Fallen tree becomes conversation piece

I’ve never had trouble starting conversations, so I really didn’t need to have that huge, 150-year-old maple tree to the west of the house fall July 3rd in order to have a conversation piece. But spark conversation it did.

Instead of “hello,” people began greeting me with, “I see you lost a tree the other night.”

After an extended period of non-activity toward removing the tree, their comments changed to, “When you gonna cut that thing up?” I wondered, too.

As a non-chainsaw owner, it’s something I needed to hire done. Those kinds of jobs usually go to my nephews, who have other farm-related priorities. They seemed to think the tree had fallen at a particularly discourteous time, during the height of hay baling season. Then my mom rudely had a tree fall across the road at her place, line jumping ahead of my yard-fallen maple. So my tree waited.

Anyone else’s downed tree wouldn’t have been such a big nosy deal to the rest of the world. But anyone else doesn’t live where I live: Straight north of Union City at the “T” intersection where what starts as Eight-Mile Road meets K Drive South. That house.

Mine is the house people have no choice but to look at when they come to a stop at the T, waiting to turn left or right on their way to Battle Creek or Marshall. Like it or not, people tend to keep tabs on my house and grounds. Just human nature.

And they aren’t shy about asking questions and making comments, as though my life were on public display. Why is my ladder still up, the storm windows off, the lawn not mowed? Do vehicle headlights blind my family?

Perhaps I should sell tickets.

“How come you play piano at weird times of the night?” I get asked. The pale pink walls of my parlor silhouette me sitting at my baby grand when it’s dark outside and the lights are on in that room.

“Do you wear green pajamas to bed?” one woman inquired. “My husband says he sees you when he goes to work at 4:30 AM.” It’s a good thing I don’t sleep in the nude, but I doubt he’d report that.

I can almost hear members of the garden club sitting in their vehicles at my intersection, lamenting the sad state of my flowerbeds.

I knew when it was time to take down my Christmas tree, thanks to a reminder from someone I’ll refer to here only as “Lee.” He and his mother were driving by from the west and noticed my tree was still up in February, so he let me know about it.

I grew more popular when my tree took the dive.
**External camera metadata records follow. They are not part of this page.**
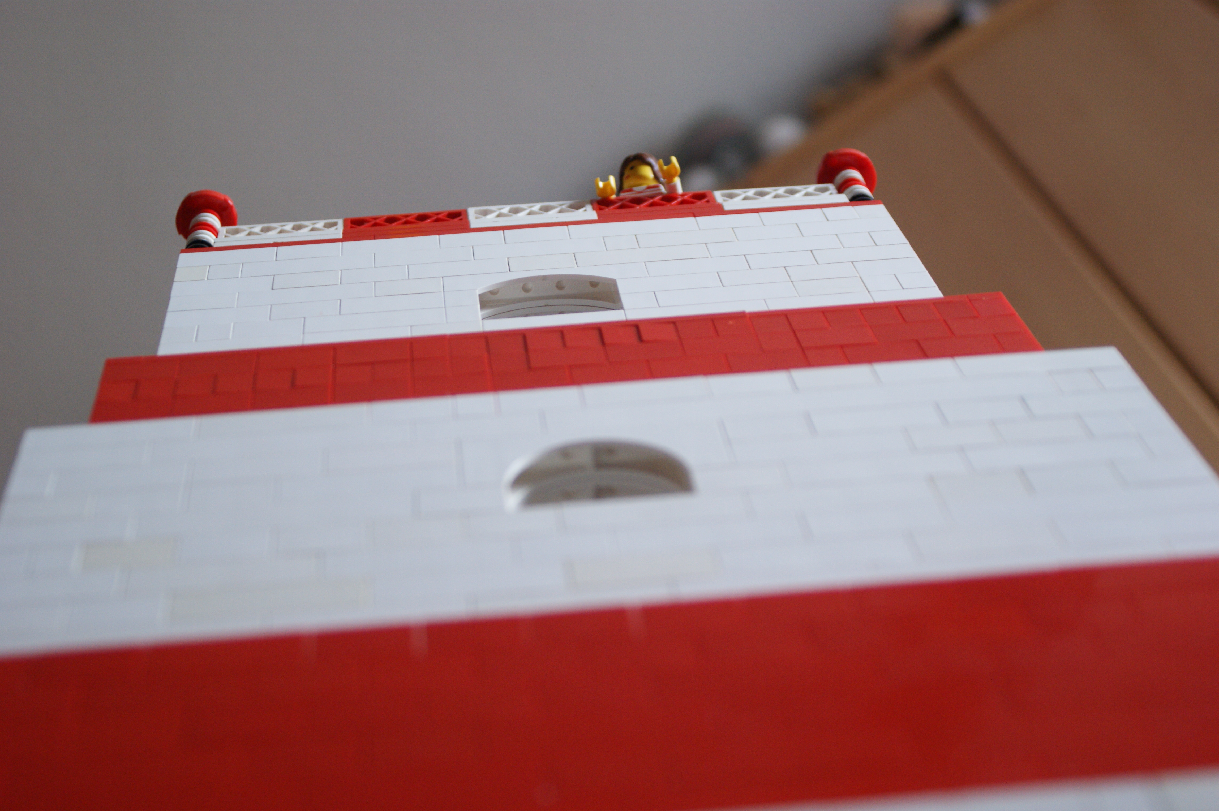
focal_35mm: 68
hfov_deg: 29.9
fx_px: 2284
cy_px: 406
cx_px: 610
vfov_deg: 20.1
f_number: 5.6
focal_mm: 45
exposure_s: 1/10
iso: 400
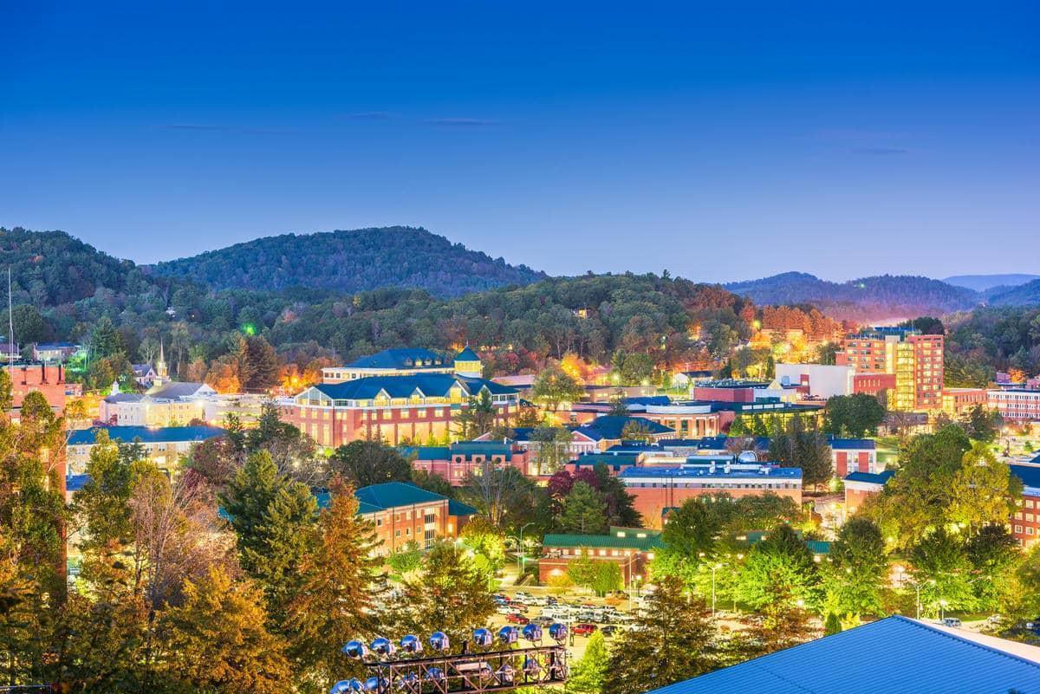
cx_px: 520
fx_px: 2254
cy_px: 347
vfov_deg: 17.5
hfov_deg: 26.0
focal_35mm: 78
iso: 100
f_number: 8
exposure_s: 30
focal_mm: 78
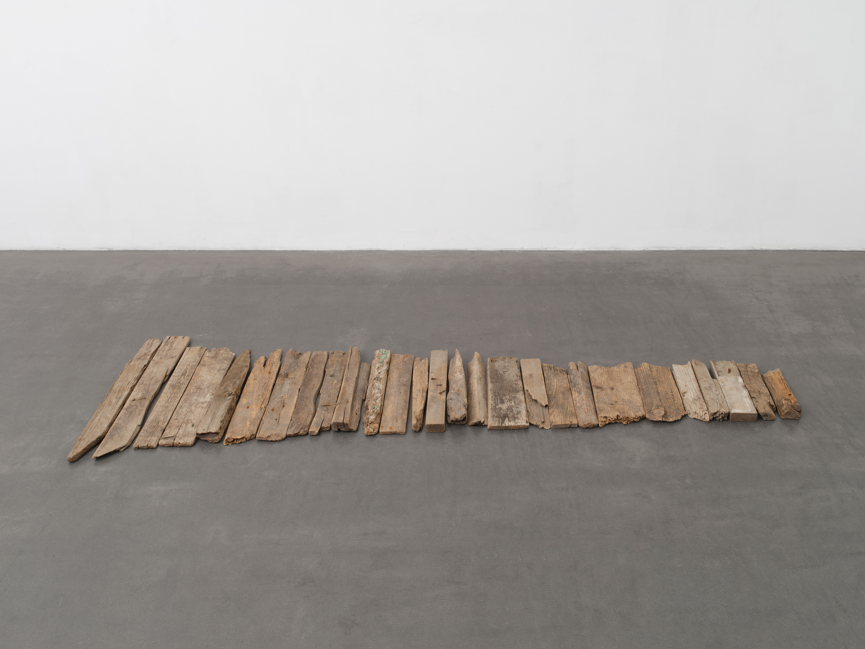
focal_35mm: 38
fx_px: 950
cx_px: 432
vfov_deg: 37.7
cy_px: 324
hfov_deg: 49.0
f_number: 11
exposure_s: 1/125
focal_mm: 47.9
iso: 100
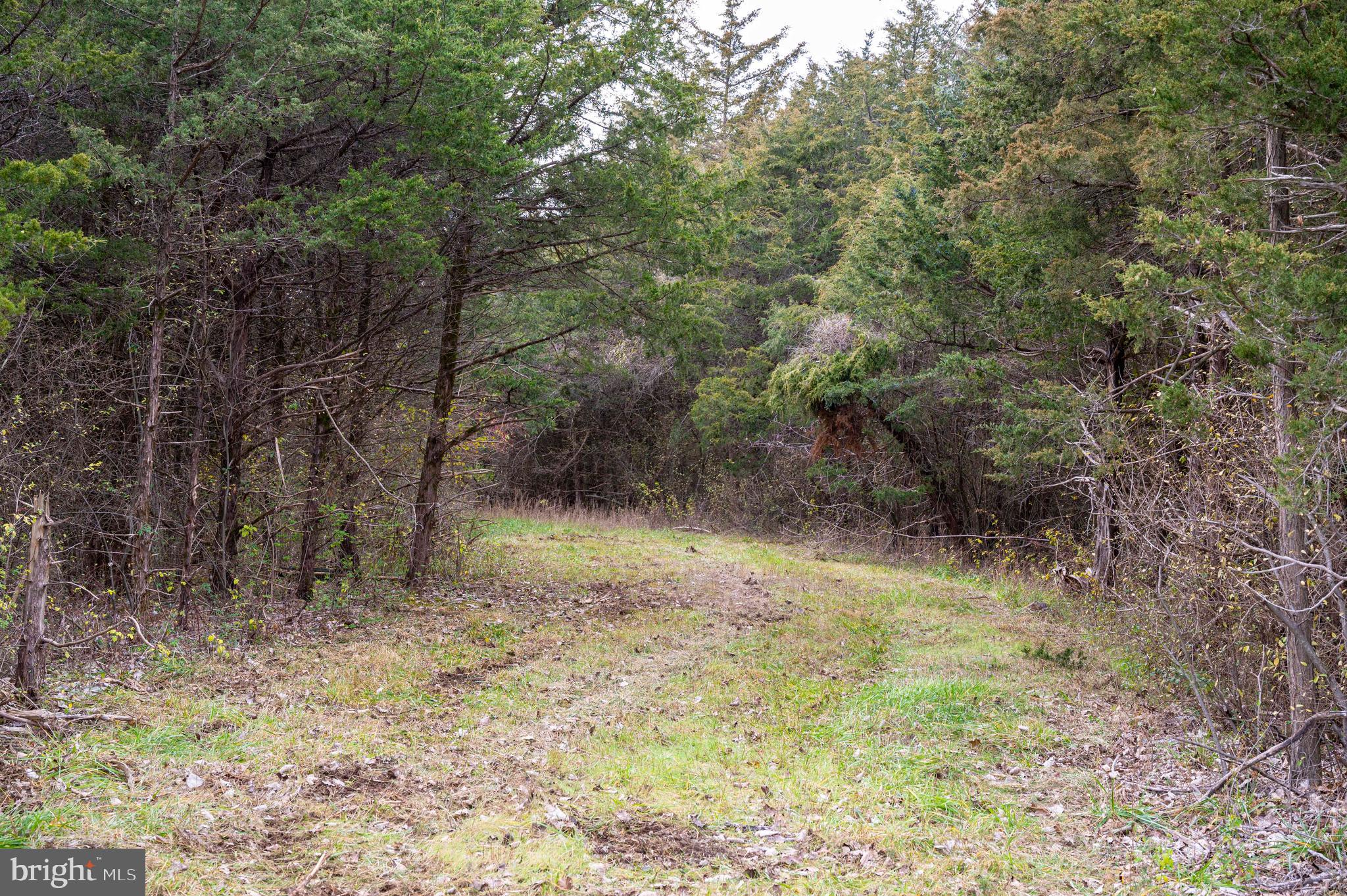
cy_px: 448
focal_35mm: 48
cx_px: 674
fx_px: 1795
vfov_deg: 28.0
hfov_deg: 41.1
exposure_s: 1/160
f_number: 6.3
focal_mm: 48
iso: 400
A steady stream of mostly questionable-looking men with questionable motives stopped by in their pick-ups, seeking possession of my fallen maple.

I quickly learned “Would you like me to cut up that tree for you?” meant they wanted either an outrageous sum of money or to keep the wood for themselves. Some of the guys were pretty creepy. It looked like I was holding auditions for a re-make of Deliverance. One wanted to save my soul in addition to snatching up my wood. Bonus. Some behaved more aggressively than others.

“I want that tree,” one man demanded. I sent the kids back into the house so they wouldn’t hear the colorful conversation I knew needed ensue.

“But I heat with wood,” I replied.

“So do I,” he returned, which led me to say something that caused him to peel out as he left. I thought about spray-painting “MINE” across the tree’s trunk, but refrained. That would have been certifiable whacko behavior.

In only three months, thanks to independent work spurts from my nephews, my neighbor, Alan Seifke, my new husband (to whom I gave a chainsaw in August as a wedding gift) and my friend, Joe Roach, the tree is finally gone.

But you already knew that.

For the record, we’re not bothered by headlights, so you don’t have to dim them when approaching from the south. We’ve grown accustomed to life in the spotlight where the roads meet and the trees fall.